— ASSIGNMENT —
Reproduce the material line for line, starting at its first line and ending at the line containing "the corporate network</span></span>", with both of those lines included.

— EXCERPTED DATA —
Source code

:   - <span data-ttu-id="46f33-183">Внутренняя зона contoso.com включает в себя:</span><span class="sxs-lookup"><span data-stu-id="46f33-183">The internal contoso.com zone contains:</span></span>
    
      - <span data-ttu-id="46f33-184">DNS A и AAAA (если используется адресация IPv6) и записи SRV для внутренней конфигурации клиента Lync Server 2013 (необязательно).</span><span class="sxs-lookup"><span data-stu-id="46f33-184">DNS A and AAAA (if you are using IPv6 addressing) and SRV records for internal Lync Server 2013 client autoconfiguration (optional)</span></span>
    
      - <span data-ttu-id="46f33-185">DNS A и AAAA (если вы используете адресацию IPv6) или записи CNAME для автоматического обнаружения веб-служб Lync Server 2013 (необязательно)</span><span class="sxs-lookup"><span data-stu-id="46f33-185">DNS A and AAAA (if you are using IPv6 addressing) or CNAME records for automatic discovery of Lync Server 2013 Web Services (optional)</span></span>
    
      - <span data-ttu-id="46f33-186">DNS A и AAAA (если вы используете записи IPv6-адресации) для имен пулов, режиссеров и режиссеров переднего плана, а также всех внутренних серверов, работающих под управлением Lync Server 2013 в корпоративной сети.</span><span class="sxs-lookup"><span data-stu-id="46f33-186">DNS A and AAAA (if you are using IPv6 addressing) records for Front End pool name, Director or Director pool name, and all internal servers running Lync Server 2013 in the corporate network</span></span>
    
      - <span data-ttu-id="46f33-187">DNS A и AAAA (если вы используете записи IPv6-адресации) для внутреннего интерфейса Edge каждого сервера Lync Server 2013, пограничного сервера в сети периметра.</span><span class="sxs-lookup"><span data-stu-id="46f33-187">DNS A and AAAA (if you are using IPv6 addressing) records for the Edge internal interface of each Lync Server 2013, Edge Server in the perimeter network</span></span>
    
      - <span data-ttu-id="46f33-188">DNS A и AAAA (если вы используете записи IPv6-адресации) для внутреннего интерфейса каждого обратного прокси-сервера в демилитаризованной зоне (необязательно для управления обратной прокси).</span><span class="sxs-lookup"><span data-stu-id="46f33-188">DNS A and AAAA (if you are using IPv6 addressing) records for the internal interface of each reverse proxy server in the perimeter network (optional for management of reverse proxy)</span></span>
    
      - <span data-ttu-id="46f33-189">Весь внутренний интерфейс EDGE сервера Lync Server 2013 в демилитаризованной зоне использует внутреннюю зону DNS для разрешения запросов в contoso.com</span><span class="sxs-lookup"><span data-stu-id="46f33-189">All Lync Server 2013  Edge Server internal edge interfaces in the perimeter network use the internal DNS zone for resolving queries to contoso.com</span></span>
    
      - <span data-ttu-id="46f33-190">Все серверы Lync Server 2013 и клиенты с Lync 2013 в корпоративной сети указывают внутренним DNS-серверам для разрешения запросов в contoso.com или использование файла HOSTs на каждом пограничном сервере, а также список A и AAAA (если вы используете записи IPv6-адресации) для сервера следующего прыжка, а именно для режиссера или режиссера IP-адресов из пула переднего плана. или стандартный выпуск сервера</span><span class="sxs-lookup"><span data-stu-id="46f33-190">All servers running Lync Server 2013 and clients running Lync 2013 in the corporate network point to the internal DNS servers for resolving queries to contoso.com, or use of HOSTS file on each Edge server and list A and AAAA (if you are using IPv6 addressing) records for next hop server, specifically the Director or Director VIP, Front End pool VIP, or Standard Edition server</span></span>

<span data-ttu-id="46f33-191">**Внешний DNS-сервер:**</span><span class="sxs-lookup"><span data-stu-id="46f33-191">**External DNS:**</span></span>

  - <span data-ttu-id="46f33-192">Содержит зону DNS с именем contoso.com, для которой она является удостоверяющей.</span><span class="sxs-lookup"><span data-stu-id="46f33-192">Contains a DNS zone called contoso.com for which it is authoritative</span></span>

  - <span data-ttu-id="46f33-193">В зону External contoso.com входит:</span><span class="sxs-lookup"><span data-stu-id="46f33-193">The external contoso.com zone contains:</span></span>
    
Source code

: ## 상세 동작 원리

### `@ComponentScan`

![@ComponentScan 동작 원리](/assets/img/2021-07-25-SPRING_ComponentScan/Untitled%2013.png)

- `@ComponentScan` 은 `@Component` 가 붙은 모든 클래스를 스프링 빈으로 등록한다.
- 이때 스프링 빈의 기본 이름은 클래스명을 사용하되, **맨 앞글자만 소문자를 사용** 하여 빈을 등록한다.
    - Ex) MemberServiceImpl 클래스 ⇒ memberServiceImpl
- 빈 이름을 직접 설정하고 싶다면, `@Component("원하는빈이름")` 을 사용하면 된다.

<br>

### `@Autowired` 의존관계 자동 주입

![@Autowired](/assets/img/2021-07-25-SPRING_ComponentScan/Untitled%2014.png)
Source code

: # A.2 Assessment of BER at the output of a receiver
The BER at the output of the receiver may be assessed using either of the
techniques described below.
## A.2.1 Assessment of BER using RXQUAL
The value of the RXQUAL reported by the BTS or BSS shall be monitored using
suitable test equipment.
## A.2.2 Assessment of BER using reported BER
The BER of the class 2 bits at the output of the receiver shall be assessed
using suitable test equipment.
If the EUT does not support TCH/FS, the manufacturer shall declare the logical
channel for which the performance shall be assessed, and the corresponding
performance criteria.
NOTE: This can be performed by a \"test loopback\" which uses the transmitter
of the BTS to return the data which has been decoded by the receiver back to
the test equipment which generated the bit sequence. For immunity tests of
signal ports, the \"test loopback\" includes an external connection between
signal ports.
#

— REPLY —
Source code

:   - <span data-ttu-id="46f33-183">Внутренняя зона contoso.com включает в себя:</span><span class="sxs-lookup"><span data-stu-id="46f33-183">The internal contoso.com zone contains:</span></span>
    
      - <span data-ttu-id="46f33-184">DNS A и AAAA (если используется адресация IPv6) и записи SRV для внутренней конфигурации клиента Lync Server 2013 (необязательно).</span><span class="sxs-lookup"><span data-stu-id="46f33-184">DNS A and AAAA (if you are using IPv6 addressing) and SRV records for internal Lync Server 2013 client autoconfiguration (optional)</span></span>
    
      - <span data-ttu-id="46f33-185">DNS A и AAAA (если вы используете адресацию IPv6) или записи CNAME для автоматического обнаружения веб-служб Lync Server 2013 (необязательно)</span><span class="sxs-lookup"><span data-stu-id="46f33-185">DNS A and AAAA (if you are using IPv6 addressing) or CNAME records for automatic discovery of Lync Server 2013 Web Services (optional)</span></span>
    
      - <span data-ttu-id="46f33-186">DNS A и AAAA (если вы используете записи IPv6-адресации) для имен пулов, режиссеров и режиссеров переднего плана, а также всех внутренних серверов, работающих под управлением Lync Server 2013 в корпоративной сети.</span><span class="sxs-lookup"><span data-stu-id="46f33-186">DNS A and AAAA (if you are using IPv6 addressing) records for Front End pool name, Director or Director pool name, and all internal servers running Lync Server 2013 in the corporate network</span></span>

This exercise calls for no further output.